A farmer decided to create a contraption out of common things to shoo animals and birds away from his fields, and the video has gone viral. An iron chain is linked to the motor of a fan, which drives the chain and makes a loud noise by hitting an empty steel box. Birds and other animals become annoyed and flee when the device emits this constant noise.

The video was shared on the Jugaad Life Hacks Instagram feed.  

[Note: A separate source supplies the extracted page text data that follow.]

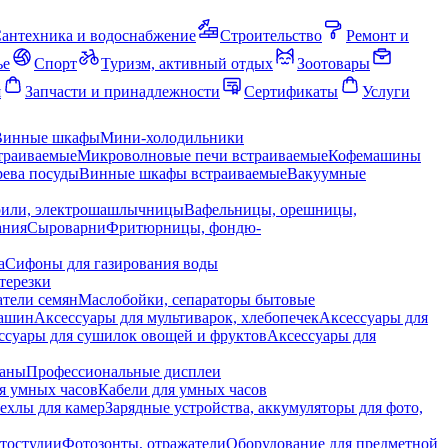
антехника и водоснабжение
Строительство
Ремонт и
ье
Спорт
Туризм, активный отдых
Зоотовары
я
Запчасти и принадлежности
Сертификаты
Услуги
Винные шкафы
Мини-холодильники
траиваемые
Микроволновые печи встраиваемые
Кофемашины
ева посуды
Винные шкафы встраиваемые
Вакуумные
рили, электрошашлычницы
Вафельницы, орешницы,
ания
Сыроварни
Фритюрницы, фондю-
а
Сифоны для газирования воды
терезки
тели семян
Маслобойки, сепараторы бытовые
машин
Аксессуары для мультиварок, хлебопечек
Аксессуары для
ссуары для сушилок овощей и фруктов
Аксессуары для
раны
Профессиональные дисплеи
я умных часов
Кабели для умных часов
ехлы для камер
Зарядные устройства, аккумуляторы для фото,
тостудии
Фотозонты, отражатели
Оборудование для предметной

In a similar example, a video uploaded on Twitter shows a scarecrow dressed in a red scarf and gloves, a green sweater, and a blue skirt, with a terrifying expression, at an undisclosed location. Instead of standing still like a regular scarecrow, the scarecrow was swinging around thanks to a spring coil.

In addition, a similar scarecrow event occurred in Cambodia, when farmers used age-old 'Ting Mong' scarecrows to fend off the disease. A sentry constructed by superstitious farmers to fend off the coronavirus stands watch in front of a rural Cambodian home, wearing a floral-shirted scarecrow with a plastic pot for ahead. The imaginatively portrayed scarecrows, known as "Ting Mong" in Khmer, frequently appear in communities that have been hard-hit by infectious illnesses like as dengue fever or water-borne diarrhea.

What is a Scarecrow?

Scarecrow, a device used to keep birds and other animals from eating or otherwise damaging seeds, shoots, and fruit on cultivated land; its name comes from its usage against crows.

The scarecrow of popular legend is a straw-stuffed mannequin with free-hanging, typically reflecting components that move in the wind to boost efficacy. Some believe that a scarecrow dressed in the garb of a hunter who has fired on the flock is particularly effective.